Third graders communicate the legacies of changemakers
Lab's third graders are exercising their perspectives. For Black History Month, the third grade team wanted to introduce their students to changemakers. "They've learned about the civil rights movement, Dr. King, African American and African figures," says third grade teacher Marlease Bushnell. "In third grade classrooms we have done cool projects recognizing Black inventors and scientists, so we wanted to introduce them to more people. We created a padlist, picking people who were popular, some people who were less so, some people they've never heard of before or might hear of again! People like Gordon Parks and local Black artists whose work has impacted the South Side of Chicago. Changemakers." Teacher Jessica Palumbo is even working to create a map of Bronzeville changemakers for her students.

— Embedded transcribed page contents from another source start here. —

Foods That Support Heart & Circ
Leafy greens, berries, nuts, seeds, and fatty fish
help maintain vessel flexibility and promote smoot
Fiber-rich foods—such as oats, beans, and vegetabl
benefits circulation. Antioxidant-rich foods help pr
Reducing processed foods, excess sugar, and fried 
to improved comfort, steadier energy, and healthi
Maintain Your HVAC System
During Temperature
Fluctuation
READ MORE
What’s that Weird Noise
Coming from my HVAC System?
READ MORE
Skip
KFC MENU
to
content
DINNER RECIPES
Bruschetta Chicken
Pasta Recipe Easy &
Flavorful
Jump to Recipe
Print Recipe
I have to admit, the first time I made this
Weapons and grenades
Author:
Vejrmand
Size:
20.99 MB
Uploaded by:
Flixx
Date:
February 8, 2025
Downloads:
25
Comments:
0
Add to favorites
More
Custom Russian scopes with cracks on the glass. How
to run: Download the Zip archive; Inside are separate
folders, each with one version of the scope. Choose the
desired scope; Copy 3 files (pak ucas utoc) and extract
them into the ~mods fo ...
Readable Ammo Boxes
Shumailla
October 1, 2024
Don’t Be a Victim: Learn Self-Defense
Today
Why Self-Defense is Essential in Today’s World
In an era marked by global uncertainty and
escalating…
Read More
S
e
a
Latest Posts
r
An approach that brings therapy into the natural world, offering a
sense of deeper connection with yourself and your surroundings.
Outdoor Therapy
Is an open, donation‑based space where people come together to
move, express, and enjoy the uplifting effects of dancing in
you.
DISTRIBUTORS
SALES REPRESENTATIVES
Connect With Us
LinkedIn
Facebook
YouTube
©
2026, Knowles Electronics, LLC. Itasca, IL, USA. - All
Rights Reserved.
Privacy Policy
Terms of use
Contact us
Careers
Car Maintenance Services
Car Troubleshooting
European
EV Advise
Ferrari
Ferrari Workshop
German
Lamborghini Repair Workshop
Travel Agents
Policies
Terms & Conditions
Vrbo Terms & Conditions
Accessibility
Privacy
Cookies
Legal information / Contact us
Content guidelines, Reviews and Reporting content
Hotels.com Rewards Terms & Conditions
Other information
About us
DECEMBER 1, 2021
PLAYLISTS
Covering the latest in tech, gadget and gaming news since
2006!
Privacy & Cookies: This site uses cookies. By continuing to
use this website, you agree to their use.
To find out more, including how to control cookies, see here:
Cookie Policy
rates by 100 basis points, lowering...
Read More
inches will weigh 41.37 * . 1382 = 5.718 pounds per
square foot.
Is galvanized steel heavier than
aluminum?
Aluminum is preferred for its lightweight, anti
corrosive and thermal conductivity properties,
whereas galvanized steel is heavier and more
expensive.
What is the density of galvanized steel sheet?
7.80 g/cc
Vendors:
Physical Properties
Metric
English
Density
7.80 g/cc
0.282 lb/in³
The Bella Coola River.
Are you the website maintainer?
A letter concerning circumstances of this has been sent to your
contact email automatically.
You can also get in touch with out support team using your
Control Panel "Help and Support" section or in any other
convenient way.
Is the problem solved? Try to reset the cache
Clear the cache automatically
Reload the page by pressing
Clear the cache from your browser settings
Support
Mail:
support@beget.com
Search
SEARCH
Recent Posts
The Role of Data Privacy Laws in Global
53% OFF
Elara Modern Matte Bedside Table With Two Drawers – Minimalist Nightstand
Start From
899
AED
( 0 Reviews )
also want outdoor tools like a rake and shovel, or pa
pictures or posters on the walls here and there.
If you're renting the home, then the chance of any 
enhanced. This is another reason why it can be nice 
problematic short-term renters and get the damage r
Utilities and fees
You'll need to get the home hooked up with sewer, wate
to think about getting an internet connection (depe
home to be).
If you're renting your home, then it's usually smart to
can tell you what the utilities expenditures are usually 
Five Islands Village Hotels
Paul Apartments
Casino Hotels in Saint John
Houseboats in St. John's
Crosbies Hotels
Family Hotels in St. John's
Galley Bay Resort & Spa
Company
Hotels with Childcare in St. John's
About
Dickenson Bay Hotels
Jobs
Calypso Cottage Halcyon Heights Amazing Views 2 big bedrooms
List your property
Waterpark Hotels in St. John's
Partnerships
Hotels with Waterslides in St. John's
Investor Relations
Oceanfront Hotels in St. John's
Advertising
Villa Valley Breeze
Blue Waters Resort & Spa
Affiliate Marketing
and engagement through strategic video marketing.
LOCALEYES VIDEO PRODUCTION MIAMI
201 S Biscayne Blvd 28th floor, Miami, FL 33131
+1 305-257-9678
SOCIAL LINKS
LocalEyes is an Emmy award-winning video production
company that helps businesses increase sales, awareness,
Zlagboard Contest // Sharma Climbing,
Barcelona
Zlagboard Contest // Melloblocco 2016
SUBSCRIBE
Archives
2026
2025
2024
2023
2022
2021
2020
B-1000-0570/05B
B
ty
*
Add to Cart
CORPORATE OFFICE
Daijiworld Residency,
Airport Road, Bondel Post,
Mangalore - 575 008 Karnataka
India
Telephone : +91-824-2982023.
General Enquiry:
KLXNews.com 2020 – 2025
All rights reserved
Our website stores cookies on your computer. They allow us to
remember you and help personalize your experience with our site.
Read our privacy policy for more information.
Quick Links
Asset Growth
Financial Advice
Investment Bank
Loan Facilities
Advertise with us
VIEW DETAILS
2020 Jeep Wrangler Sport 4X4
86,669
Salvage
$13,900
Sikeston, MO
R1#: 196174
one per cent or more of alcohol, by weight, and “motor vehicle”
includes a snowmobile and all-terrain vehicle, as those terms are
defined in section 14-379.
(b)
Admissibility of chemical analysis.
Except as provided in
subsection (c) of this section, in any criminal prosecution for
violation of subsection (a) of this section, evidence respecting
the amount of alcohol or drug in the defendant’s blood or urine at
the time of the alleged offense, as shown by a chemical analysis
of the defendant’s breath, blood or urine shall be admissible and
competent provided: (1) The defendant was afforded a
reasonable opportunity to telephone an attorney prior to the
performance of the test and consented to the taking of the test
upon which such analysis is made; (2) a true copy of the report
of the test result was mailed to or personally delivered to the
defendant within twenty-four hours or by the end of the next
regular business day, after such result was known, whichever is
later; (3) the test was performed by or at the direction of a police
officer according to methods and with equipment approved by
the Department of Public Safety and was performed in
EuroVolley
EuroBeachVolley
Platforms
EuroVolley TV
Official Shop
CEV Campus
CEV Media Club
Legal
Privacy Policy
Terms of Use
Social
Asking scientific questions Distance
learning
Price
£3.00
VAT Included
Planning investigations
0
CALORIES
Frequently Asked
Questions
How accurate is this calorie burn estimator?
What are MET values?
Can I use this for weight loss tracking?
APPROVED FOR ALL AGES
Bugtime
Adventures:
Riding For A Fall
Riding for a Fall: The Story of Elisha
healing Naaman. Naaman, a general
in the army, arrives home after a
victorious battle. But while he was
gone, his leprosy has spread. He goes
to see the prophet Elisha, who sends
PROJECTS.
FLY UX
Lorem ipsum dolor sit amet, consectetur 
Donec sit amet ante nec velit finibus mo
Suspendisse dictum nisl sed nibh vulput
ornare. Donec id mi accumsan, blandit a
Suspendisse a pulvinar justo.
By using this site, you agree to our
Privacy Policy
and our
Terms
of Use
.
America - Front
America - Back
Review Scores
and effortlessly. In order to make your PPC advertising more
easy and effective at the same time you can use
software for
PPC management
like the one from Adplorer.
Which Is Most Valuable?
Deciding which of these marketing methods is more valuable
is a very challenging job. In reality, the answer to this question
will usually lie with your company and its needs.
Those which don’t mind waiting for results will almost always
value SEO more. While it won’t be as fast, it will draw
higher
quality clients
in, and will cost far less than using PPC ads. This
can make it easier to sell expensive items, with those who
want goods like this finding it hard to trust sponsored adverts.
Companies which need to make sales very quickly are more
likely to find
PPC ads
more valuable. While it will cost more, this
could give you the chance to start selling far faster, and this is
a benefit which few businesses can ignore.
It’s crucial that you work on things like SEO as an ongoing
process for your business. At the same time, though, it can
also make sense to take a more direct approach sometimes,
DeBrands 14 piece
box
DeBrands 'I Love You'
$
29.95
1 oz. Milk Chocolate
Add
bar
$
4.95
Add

Palumbo introduced the changemaker project to her class writing, "This year we have been studying systems of power. The power you have, the power we have together, united, the power of those that make the rules and those that are told to follow the rules. We learned that power itself is neither good nor bad, but power can be used to help others or to hurt others." She spent time giving her students additional context about how extraordinary the changemakers' achievements were in light of history and the many obstacles, such as institutional racism, that stood in their way.
While still remote, the students researched these powerful "changemakers" and then worked to fill out a biographical script, as though they were telling their life story from the perspective of their chosen person, communicating their contributions and living legacies. They read the book Shirley Chisholm is a Verb. "Obviously a verb is an action word: negotiates, campaigns, inspire, represent," says Bushnell. "To get students inspired about being personal activists we asked them to think about their verbs carefully."
The students wrote and recorded their scripts, sharing with one another. "They learned so much and they loved it. They did their biography scripts on a google doc, so they learned how to type, how to edit, how to share. They put comments on their classmates' work, which was neat. They made videos from home. They were able to utilize technology in fun ways."
For the art component, they selected a portrait of their changemaker and placed a piece of mylar on top, going over it with markers. "They created these beautiful drawings with line and color, creating a multi-element project that we were able to hang in the windows," says Bushnell.
"Teaching during this pandemic is different than anytime I've ever taught. It is important for me to talk about people that continue to make strides and about perseverance. Look how many people persevere. To say, 'look at this person, look at the kinds of things she had to overcome.' They say, 'Oh, she was a doctor.' Yeah, but she was a doctor in a time when Black girls were not going to school and her parents couldn't read or write. It helps to understand the degree to which people have to persevere to stand up against very real and hard things."